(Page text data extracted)
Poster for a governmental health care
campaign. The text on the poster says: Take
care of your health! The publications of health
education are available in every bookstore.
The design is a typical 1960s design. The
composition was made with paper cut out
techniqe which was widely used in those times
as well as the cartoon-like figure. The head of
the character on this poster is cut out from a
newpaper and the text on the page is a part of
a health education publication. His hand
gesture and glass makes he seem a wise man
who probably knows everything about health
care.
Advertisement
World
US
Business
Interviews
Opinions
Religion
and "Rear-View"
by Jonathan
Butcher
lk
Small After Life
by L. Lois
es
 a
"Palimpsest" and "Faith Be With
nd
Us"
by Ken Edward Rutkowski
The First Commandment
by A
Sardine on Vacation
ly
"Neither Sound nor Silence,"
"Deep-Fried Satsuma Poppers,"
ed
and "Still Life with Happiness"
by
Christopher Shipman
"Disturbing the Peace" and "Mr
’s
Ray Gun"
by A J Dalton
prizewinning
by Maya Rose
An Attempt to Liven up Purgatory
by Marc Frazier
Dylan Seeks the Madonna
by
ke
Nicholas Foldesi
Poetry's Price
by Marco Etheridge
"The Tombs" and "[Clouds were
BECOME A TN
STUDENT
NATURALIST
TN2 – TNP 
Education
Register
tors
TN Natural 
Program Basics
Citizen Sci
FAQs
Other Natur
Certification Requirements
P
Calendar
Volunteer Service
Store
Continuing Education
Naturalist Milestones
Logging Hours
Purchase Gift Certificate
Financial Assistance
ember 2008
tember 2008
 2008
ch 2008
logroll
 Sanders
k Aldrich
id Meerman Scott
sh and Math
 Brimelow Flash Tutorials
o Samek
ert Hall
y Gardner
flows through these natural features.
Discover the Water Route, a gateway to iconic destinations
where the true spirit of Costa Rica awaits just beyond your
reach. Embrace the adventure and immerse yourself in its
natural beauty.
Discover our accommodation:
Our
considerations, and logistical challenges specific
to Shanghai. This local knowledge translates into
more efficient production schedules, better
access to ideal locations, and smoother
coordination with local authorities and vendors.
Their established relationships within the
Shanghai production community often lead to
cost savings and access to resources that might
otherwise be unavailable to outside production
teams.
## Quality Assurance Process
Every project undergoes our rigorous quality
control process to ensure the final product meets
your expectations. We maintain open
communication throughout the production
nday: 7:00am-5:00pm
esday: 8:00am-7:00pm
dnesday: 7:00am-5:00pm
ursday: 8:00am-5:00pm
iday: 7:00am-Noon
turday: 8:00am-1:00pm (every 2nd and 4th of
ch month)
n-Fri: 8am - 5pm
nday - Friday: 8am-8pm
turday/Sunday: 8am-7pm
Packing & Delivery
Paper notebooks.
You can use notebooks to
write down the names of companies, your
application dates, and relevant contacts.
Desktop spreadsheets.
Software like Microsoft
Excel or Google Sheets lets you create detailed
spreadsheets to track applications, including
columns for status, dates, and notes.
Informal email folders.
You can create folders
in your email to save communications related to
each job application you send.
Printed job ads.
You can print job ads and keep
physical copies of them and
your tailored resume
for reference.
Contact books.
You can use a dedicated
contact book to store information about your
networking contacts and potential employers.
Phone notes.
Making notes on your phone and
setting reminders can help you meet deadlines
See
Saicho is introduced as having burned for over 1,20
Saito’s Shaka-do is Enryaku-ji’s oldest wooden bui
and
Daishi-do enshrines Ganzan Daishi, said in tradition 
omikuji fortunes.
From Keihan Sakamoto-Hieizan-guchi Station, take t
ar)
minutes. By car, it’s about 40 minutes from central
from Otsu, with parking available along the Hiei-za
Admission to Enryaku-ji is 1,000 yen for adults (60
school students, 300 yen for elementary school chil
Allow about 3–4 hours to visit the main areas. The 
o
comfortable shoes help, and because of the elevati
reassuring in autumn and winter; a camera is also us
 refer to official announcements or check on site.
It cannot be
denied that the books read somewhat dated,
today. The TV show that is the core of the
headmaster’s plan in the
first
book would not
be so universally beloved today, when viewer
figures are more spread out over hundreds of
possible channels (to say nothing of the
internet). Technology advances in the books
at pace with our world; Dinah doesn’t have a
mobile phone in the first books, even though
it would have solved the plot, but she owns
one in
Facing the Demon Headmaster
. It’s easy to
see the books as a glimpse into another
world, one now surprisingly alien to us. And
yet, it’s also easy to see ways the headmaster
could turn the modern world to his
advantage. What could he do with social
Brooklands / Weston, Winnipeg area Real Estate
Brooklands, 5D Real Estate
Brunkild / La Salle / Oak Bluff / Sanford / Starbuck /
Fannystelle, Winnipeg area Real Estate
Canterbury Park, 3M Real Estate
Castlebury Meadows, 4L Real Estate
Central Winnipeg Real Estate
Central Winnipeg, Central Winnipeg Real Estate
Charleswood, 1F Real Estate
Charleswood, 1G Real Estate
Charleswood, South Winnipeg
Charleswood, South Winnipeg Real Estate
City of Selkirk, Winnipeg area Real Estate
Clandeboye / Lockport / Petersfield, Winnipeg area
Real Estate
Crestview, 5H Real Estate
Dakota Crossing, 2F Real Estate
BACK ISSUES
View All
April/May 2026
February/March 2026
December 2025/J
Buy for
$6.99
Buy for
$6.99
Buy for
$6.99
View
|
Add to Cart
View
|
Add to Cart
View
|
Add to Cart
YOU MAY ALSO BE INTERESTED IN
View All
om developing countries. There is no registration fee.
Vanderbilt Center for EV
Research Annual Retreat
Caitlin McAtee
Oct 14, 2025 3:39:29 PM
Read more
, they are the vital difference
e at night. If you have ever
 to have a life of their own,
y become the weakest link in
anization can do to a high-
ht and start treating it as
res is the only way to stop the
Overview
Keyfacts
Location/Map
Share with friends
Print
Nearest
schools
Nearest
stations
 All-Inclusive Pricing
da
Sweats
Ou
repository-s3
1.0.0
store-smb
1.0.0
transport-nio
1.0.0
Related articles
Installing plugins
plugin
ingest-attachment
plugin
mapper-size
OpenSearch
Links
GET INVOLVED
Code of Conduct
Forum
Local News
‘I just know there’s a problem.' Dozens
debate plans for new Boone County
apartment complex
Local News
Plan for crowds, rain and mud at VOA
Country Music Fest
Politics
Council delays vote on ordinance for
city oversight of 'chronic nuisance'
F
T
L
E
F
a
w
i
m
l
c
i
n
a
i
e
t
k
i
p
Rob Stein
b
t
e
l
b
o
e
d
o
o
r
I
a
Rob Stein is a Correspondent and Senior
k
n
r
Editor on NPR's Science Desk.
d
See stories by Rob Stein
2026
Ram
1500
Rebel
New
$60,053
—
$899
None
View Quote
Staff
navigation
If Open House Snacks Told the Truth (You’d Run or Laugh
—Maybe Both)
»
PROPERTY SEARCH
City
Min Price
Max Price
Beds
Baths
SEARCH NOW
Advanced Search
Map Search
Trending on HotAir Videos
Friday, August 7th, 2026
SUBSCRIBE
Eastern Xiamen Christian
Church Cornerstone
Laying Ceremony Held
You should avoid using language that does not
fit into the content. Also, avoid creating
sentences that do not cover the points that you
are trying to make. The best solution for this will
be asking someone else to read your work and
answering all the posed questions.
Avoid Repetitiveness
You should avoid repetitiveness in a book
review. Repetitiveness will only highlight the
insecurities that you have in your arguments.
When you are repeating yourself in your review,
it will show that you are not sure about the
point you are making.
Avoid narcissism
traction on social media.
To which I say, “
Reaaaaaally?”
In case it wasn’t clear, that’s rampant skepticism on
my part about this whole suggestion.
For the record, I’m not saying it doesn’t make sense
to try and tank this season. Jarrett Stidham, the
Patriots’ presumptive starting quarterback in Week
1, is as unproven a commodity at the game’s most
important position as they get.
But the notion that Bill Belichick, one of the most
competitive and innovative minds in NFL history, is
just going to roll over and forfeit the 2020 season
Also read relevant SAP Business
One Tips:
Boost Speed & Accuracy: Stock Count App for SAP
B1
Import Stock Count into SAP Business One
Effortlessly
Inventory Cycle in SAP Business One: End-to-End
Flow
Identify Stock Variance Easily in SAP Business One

» **PROBLEM REQUIREMENTS**
Copy the rows above word for word, from the very first one through the line containing "techniqe which was widely used in those times".

» **RESPONSE BOX**
Poster for a governmental health care
campaign. The text on the poster says: Take
care of your health! The publications of health
education are available in every bookstore.
The design is a typical 1960s design. The
composition was made with paper cut out
techniqe which was widely used in those times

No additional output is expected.